大学への進路相談
北米の教育システムは単位制です。高校も大学も学校が要求する単位を満たせば卒業ができます。日本も北米同様に単位制で、学校が定める単位を履修すれば卒業ということになります。しかし、日本の場合、入学と卒業はその時期がほぼ決まっていて、その時期を逸脱して入学し、卒業することは一般には行われていません。ところが、北米の場合、入学も卒業も個人の都合で行われても構いません。
カナダの公立高校で学ぶ生徒から、大学進学についての相談を受けました。日本ですでに高校1年生を終了して留学した本人は、英語力次第で英語のハンディを克服して2年間での卒業も可能で、来年の6月で卒業を目指したいと言います。
その場合、入学難易度の低い、コミュニティーカレッジであればEnglish12という科目さえ履修していれば入学を認めてくれるそうです。それ故に、English12を来年1月からの後期にオンラインで履修することを考えているとのことです。

══════

- _問題と課題_:
**a)** 本文の一文「ところが、北米の場合、入学も卒業も個人の都合で行われても構いません。」を英語に訳してください。
**b)** 本文に基づき、次の各問いに答えてください。
(i) 相談をしてきた生徒は、どこの国の公立高校で学んでいるか。
(ii) その生徒は、いつの卒業を目指したいと言っているか。
(iii) English12は、いつから、どのような方法で履修することが考えられているか。
**c)** 本文のうち、「カナダの公立高校で学ぶ生徒か」から「とを考えているとのことです。」までの部分を、一字も変えずに引用してください。

══════

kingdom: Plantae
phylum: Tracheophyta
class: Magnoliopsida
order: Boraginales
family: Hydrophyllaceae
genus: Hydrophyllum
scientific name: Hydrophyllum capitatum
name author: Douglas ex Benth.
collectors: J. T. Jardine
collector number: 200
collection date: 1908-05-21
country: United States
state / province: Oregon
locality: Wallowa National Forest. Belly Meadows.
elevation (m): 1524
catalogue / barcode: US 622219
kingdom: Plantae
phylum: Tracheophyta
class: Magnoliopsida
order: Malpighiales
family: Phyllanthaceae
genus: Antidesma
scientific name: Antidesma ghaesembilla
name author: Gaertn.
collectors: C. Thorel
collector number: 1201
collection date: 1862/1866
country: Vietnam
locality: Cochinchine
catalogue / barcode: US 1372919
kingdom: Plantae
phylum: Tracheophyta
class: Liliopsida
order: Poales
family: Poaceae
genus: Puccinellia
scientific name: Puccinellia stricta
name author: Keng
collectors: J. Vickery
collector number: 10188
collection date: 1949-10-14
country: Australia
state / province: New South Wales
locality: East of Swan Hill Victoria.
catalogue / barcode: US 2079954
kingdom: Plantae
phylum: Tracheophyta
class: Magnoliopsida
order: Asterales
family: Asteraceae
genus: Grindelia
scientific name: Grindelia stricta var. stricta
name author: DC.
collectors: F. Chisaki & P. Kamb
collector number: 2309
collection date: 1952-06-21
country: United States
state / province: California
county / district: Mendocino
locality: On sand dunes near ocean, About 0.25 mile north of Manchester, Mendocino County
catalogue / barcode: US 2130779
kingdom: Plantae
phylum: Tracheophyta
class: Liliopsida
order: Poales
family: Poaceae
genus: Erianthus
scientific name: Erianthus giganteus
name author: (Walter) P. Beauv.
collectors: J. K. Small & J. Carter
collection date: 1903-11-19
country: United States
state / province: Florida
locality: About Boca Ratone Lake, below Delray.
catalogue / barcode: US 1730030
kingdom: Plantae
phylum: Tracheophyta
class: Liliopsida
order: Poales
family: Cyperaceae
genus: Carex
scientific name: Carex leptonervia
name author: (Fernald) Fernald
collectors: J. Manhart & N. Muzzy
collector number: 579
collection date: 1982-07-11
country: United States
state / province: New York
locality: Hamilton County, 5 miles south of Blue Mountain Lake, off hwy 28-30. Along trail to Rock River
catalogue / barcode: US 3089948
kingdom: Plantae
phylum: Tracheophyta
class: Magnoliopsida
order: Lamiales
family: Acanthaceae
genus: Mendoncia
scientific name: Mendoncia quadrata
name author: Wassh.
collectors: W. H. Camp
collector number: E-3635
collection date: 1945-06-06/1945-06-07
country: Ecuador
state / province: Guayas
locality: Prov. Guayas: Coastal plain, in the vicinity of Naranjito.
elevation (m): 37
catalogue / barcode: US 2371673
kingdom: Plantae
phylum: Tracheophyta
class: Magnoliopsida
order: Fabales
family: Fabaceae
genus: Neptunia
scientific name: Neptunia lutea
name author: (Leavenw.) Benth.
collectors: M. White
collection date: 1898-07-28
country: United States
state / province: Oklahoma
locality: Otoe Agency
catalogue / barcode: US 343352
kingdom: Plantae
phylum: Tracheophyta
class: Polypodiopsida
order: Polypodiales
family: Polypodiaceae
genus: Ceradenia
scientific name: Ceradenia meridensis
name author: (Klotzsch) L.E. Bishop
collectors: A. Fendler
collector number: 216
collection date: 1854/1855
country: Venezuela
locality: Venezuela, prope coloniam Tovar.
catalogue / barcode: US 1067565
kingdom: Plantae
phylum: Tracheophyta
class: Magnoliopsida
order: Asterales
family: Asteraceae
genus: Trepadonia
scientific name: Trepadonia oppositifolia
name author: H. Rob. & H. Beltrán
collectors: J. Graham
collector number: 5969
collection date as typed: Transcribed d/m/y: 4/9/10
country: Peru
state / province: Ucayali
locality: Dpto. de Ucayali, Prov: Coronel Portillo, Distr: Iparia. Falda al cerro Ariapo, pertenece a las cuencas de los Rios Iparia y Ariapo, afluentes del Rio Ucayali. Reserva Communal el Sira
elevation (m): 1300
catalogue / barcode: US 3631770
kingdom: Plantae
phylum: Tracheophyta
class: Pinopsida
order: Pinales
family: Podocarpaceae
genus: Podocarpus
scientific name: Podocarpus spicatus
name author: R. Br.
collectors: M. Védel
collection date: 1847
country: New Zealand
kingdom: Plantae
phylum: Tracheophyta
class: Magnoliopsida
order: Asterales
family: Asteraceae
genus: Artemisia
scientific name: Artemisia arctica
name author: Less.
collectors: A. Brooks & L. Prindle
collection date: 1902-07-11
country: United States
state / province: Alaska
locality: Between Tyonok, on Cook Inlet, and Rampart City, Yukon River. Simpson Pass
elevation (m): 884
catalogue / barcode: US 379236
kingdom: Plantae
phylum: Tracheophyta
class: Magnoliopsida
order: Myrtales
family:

══════

- _解答一覧_:
**a)** In North America, however, both admission and graduation may take place according to individual circumstances.

**b)**
(i) カナダ
(ii) 来年の6月
(iii) 来年1月からの後期に、オンラインで履修する。

**c)**
カナダの公立高校で学ぶ生徒から、大学進学についての相談を受けました。日本ですでに高校1年生を終了して留学した本人は、英語力次第で英語のハンディを克服して2年間での卒業も可能で、来年の6月で卒業を目指したいと言います。
その場合、入学難易度の低い、コミュニティーカレッジであればEnglish12という科目さえ履修していれば入学を認めてくれるそうです。それ故に、English12を来年1月からの後期にオンラインで履修することを考えているとのことです。